I don’t want to think about that. I’ll think about this now:
I’ll think about me as a young political aide, driving in his motorcade as fast as the Minnesota State troopers let me.
I’ll think about him gamely speaking to a 1978 DFL rally I left the parked motorcade to watch, and getting yelled at by the head of the Secret Service detail, Jack Fox.
I’ll think about seeing him with Hubert Humphrey on the steps of Air Force One, waving from 26000, which was John F. Kennedy’s jet.
I’ll think about him saving millions of people’s lives.
But now, I will think about celebrating his birthday, who shares a birthday with my beloved baby brother (whom we called Jimmy as a child), who turns 60 today. Both great humans.

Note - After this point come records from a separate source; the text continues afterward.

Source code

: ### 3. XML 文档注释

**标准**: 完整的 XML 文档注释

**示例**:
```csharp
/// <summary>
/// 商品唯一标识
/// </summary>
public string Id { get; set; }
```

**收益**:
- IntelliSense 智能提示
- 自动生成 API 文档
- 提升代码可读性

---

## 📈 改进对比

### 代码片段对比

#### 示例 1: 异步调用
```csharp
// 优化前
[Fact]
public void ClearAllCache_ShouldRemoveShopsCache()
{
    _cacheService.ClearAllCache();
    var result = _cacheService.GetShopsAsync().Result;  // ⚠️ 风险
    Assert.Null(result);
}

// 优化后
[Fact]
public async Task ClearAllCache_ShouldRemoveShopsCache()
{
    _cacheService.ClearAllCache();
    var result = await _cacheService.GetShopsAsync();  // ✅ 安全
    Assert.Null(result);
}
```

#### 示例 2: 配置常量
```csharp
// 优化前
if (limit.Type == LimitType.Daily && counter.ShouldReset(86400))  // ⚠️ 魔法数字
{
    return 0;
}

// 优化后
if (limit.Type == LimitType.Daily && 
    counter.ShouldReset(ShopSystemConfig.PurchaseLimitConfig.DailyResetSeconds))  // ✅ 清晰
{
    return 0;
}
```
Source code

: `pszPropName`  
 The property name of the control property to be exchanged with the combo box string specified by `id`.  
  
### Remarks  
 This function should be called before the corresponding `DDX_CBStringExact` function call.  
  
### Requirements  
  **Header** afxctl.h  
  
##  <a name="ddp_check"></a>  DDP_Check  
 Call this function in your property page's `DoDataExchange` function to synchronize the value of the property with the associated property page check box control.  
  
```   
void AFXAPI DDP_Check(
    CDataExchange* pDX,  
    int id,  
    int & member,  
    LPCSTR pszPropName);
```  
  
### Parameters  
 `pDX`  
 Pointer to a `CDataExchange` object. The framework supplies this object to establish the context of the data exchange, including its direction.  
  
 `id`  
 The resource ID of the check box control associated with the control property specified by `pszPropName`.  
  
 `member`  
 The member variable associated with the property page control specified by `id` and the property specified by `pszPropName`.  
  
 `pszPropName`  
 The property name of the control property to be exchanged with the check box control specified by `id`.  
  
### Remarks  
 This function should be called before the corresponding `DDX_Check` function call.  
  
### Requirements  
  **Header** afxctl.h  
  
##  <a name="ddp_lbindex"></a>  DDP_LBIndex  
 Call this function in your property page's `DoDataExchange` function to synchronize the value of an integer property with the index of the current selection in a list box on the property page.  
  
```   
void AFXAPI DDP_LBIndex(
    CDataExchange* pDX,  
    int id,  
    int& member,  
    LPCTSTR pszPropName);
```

Happy Birthday, Jimmy! And Jimmy!
Amen, Brother. Why not the best, indeed? He was way, way ahead of his time and ended up with utmost admiration. His swinging that hammer at a Habitat project… amazing. I can’t even imagine what the moron would say if invited to do such a thing. Probably claim bone spurs in his elbow. Thanks for this lovely remembrance.
I loved Jimmy Carter as our President. He was honest, principled and smart. Boy did the press have it in for him…I would always get so angry when people portrayed him as weak and stupid. Way to undermine a President. I’m so glad he went on to live his life so brilliantly; a shining star.